Thank you for your email of 19 November in which you refined your request for fields 4, 5, 6, 7 and 9 from Ofsted's access log reports.

Following this clarification I received further advice. Unfortunately that advice considers that fields 5 and 9 will contain personal data and are therefore exempt from release (see below).

The report containing fields 4, 6 and 7 has now been uploaded to the “What do they know” website. These fields contain the following information.

Field 4: The time that the server finished processing the request.

Field 6: The status code that the server sends back to the client.

Field 7: The size of the object returned to the client.

Summary of withheld information

The fields that have been withheld from this report contain the following information.

Field 5: The request line from the client in double quotes.

I am informed that disclosure of field 5 would allow private data to be viewed.

Field 9: The "User-Agent". This is the information that the client browser reports about itself.

As well as identifying the browser field 9 also identifies any additional 3rd party plug-ins which the user may have installed. Therefore releasing these details might provide information that may lead to the identity of the client being known.

We feel that this decision is supported by Section 40(2) and (3) of the Freedom of Information Act. Section 40 of the FOI Act states:

Any information to which a request for information relates is also exempt information if it constitutes personal data which do not fall within subsection (and), (…) that the disclosure of the information to a member of the public otherwise than under this Act would contravene any of the data protection principles, 

Section 40(2) protects from release personal data of a third party. It is likely that the data described above in the access log could identify individuals. We feel that to release this information would contravene the rights of these individuals under the Data Protection Act, as the First Data Protection principle would be breached. We therefore consider this information exempt.

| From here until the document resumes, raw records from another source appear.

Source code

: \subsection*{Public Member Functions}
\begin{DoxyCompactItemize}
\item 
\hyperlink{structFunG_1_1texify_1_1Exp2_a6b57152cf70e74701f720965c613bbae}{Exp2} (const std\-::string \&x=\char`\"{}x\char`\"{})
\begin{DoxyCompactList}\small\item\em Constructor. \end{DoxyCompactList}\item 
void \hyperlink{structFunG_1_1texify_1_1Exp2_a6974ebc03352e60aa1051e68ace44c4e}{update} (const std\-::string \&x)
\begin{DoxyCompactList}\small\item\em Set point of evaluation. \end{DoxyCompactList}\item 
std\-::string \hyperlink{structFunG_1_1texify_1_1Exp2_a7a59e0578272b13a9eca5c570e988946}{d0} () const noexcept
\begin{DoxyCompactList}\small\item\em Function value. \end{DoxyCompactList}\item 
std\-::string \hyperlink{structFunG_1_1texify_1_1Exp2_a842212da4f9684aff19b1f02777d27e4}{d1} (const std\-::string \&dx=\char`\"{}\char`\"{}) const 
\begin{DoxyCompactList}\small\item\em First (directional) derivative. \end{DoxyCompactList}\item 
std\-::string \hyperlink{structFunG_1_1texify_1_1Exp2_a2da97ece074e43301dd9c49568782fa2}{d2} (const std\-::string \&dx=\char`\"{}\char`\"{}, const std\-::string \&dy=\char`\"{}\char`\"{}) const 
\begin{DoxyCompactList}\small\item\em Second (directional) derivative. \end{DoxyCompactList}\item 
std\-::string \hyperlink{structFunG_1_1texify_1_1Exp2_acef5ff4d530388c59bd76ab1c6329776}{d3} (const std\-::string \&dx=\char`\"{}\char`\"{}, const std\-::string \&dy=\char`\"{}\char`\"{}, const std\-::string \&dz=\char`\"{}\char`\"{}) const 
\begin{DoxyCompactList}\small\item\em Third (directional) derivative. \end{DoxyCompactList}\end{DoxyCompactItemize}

The First Data Protection principle states that:

Personal data shall be processed fairly and lawfully and, in particular, shall not be processed unless—

(a) at least one of the conditions in Schedule 2 is met,

As none of the conditions in Schedule 2 are applicable we are withholding this information. Schedule 2 is attached as an annex to this letter.

I appreciate that you may find some parts of this response disappointing. If you are unhappy with the handling of your request, you may request an internal review by writing to:

The Deputy Director of Corporate Services,

Ofsted,

Alexandra House,

33 Kingsway

London

WC2B 6SE

If you are not content with the outcome of the internal review, you have the right to apply to the Information Commissioner for a decision as to whether or not we have complied with our obligations under the Act with respect to your request. The Information Commissioner can be contacted at:

Information Commissioner's Office

Wycliffe House

Water Lane

Wilmslow

Cheshire, SK9 5AF

Yours sincerely

Julie Cotterill

ANNEX

SCHEDULE 2 Conditions relevant for purposes of the first principle: processing of any personal data

1 The data subject has given his consent to the processing.

2 The processing is necessary—

(a) for the performance of a contract to which the data subject is a party, or

(b) for the taking of steps at the request of the data subject with a view to entering into a contract.

3 The processing is necessary for compliance with any legal obligation to which the data controller is subject, other than an obligation imposed by contract.

4 The processing is necessary in order to protect the vital interests of the data subject.

5 The processing is necessary—

(a) for the administration of justice,

(b) for the exercise of any functions conferred on any person by or under any enactment,

(c) for the exercise of any functions of the Crown, a Minister of the Crown or a government department, or

(d) for the exercise of any other functions of a public nature exercised in the public interest by any person.

6 (1) The processing is necessary for the purposes of legitimate interests pursued by the data controller or by the third party or parties to whom the data are disclosed, except where the processing is unwarranted in any particular case by reason of prejudice to the rights and freedoms or legitimate interests of the data subject.

(2) The Secretary of State may by order specify particular circumstances in which this condition is, or is not, to be taken to be satisfied.